Expert consultation can come in handy when the vein test doesn't apply.
martinedoucet via Getty Images
Expert consultation can come in handy when the vein test doesn't apply.

She offered this test as a better option: “If you want to know which colours look best on you, actually hold different colours up to your face when it’s makeup-free and in natural light,” she said. “See how your eyes, skin and hair react to those colours in real time. Then drape clothing items of different colours across your shoulders and snap a selfie of each.” She suggests a friend-lifeline to help you decide. “Send a few friends a screenshot of your camera roll, with the grid of colour selfies. Where their responses overlap will reveal some of your best and least flattering colours.”

It’s not necessarily scientific, but it can be helpful. “This method will at least give you a bank of flattering colours you can rely on for special occasions, photo shoots and whenever you want to feel vibrant. It will also help you avoid investing in colours that are going to wash you out and drain your glow.”

How ageing affects your palette

Once you know your palette, it will stay pretty much the same for many years, experts said. “In most cases, your colouring and palette are stable from your late teens until around the time of menopause,” Myers said. “Our skin tends to cool slightly with age, and as our hair greys, it adds to this cooling effect.

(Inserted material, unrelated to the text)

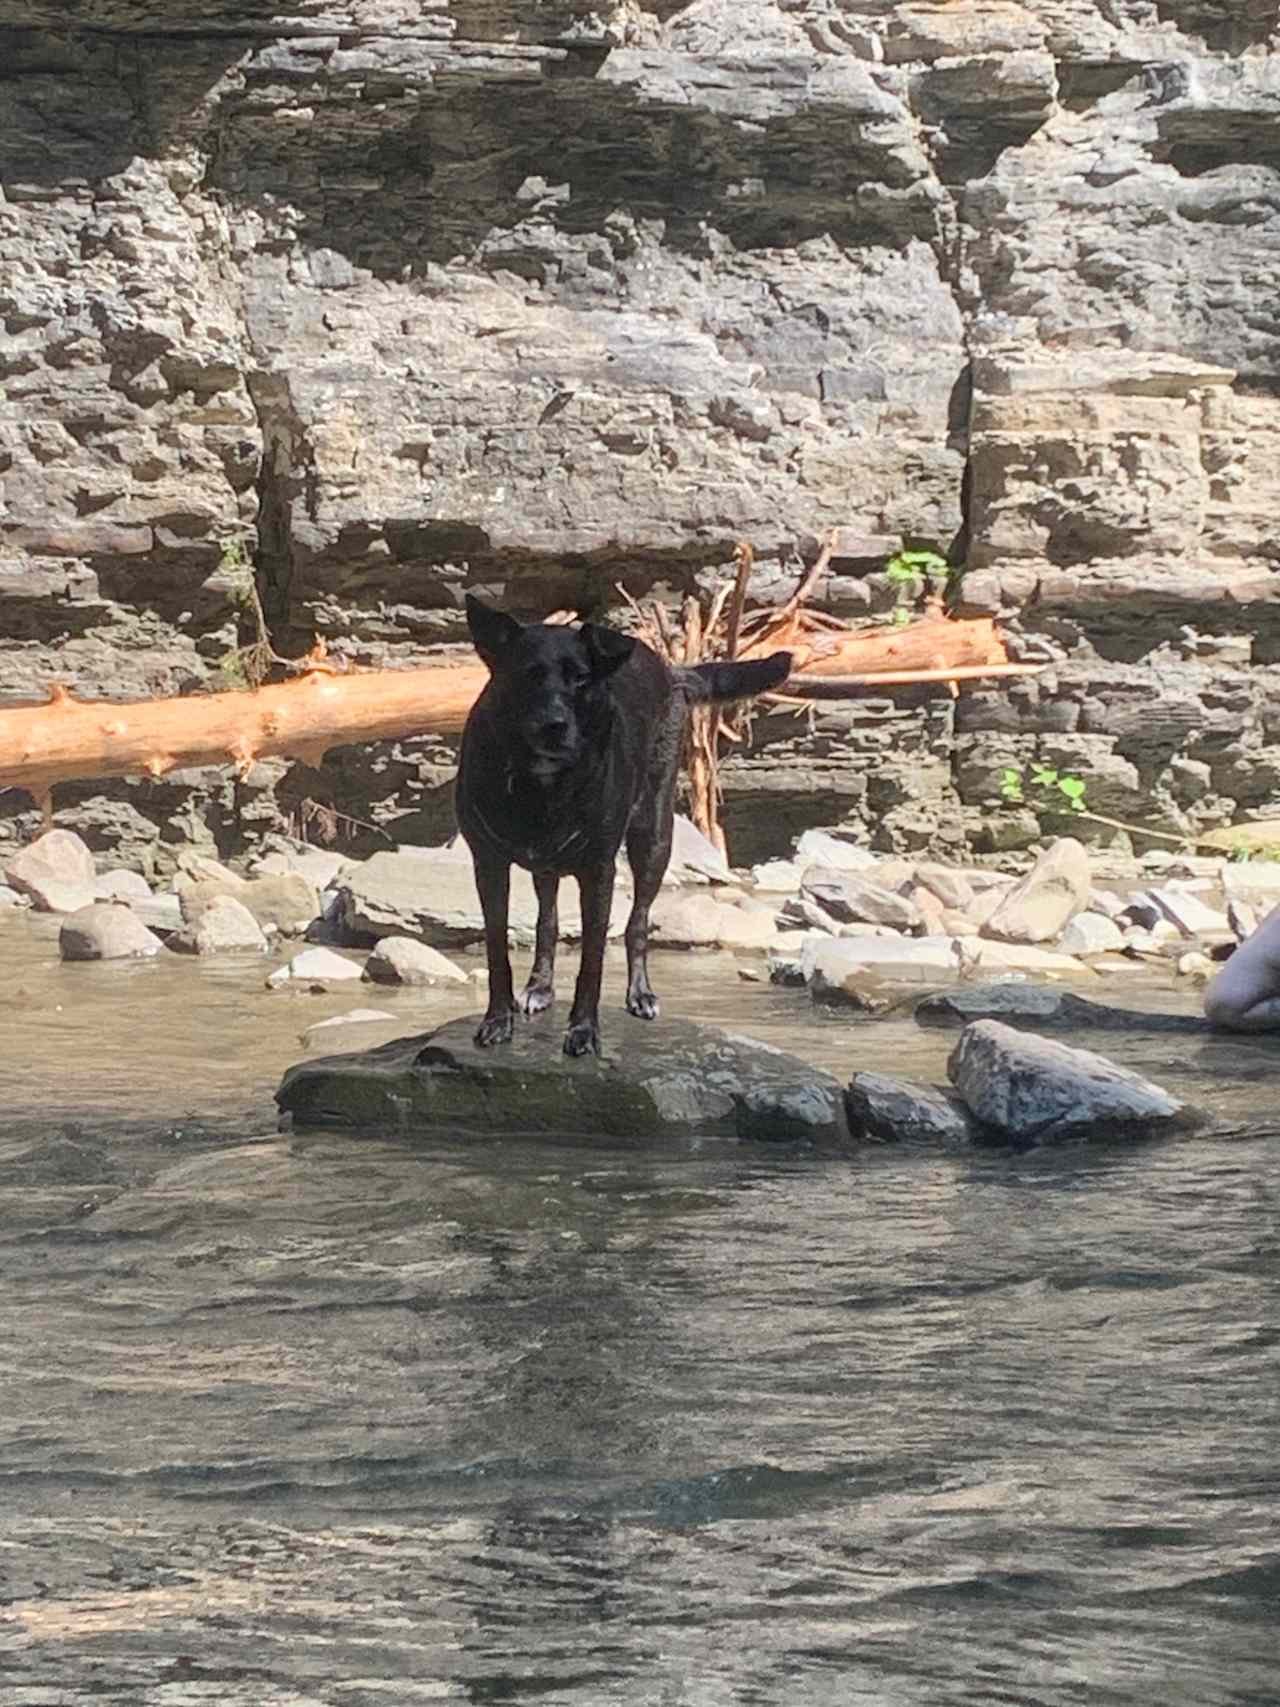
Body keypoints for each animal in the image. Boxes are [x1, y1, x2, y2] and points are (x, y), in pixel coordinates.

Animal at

“As they get older, some people in warm palettes might drop some of the warmest shades that previously flattered them, like pumpkin oranges or golden yellow, and start to add in some neutral blues, greens and pinks to the rotation. But the majority of their best colours will remain constant.”

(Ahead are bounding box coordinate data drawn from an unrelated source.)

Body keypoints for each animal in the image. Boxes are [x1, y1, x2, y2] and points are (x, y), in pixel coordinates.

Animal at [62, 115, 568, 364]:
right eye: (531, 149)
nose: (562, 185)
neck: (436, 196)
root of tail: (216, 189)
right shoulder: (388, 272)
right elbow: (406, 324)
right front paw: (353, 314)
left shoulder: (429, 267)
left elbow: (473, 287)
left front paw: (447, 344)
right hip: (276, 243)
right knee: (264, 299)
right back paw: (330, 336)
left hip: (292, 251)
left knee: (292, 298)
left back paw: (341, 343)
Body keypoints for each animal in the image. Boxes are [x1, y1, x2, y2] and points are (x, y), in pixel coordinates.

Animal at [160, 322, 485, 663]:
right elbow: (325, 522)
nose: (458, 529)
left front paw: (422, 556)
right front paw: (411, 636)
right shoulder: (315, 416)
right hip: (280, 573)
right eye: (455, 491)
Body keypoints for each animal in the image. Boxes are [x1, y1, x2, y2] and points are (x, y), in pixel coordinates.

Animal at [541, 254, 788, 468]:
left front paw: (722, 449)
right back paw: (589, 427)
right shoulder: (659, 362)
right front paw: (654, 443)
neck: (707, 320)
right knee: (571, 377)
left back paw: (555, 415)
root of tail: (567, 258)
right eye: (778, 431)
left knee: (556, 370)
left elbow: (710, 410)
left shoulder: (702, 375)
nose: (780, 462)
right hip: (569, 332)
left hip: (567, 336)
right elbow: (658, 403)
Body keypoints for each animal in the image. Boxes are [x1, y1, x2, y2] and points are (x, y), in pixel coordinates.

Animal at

Your palette extends from your wardrobe to your makeup bag

Stylist and fashion director Zadrian Smith said, “A personal makeup palette should be your go-to shades that will stick with you for all time. I love my personal palette that defines me and the colour of my skin, leaving me feeling confident and strong.”

Wondering how to translate your new palette knowledge into makeup choices? Jeanine Lobell is a makeup artist and founder of the Neen cosmetics brand. “Lucky me, I know how to do makeup, so I don’t personally need a lot of help, but TikTok is your friend,” she said. “Find an artist whose look is something you aspire to, and just kick back and watch.

If you’re still struggling, Smith suggested in-person consultation: “I’m a firm believer that in-store contact for cosmetics is the way to go, because you can see the products in person and try them on,” he said. “Online services are great for the people with ‘no time,’ but you won’t perfect your perfect shade via a screen.”

Is it worth it? Yes, say the experts

Steele said this is a topic worth considering. “I can’t emphasise enough to find a colour or colours you love, then seasonally or annually, start incorporating these colours into your wardrobe and makeup,” she said. Soon you’ll have curated your own personal colour palette, and you’ll be wearing colours you love. That always makes a person shine their brightest, no matter what the shade.”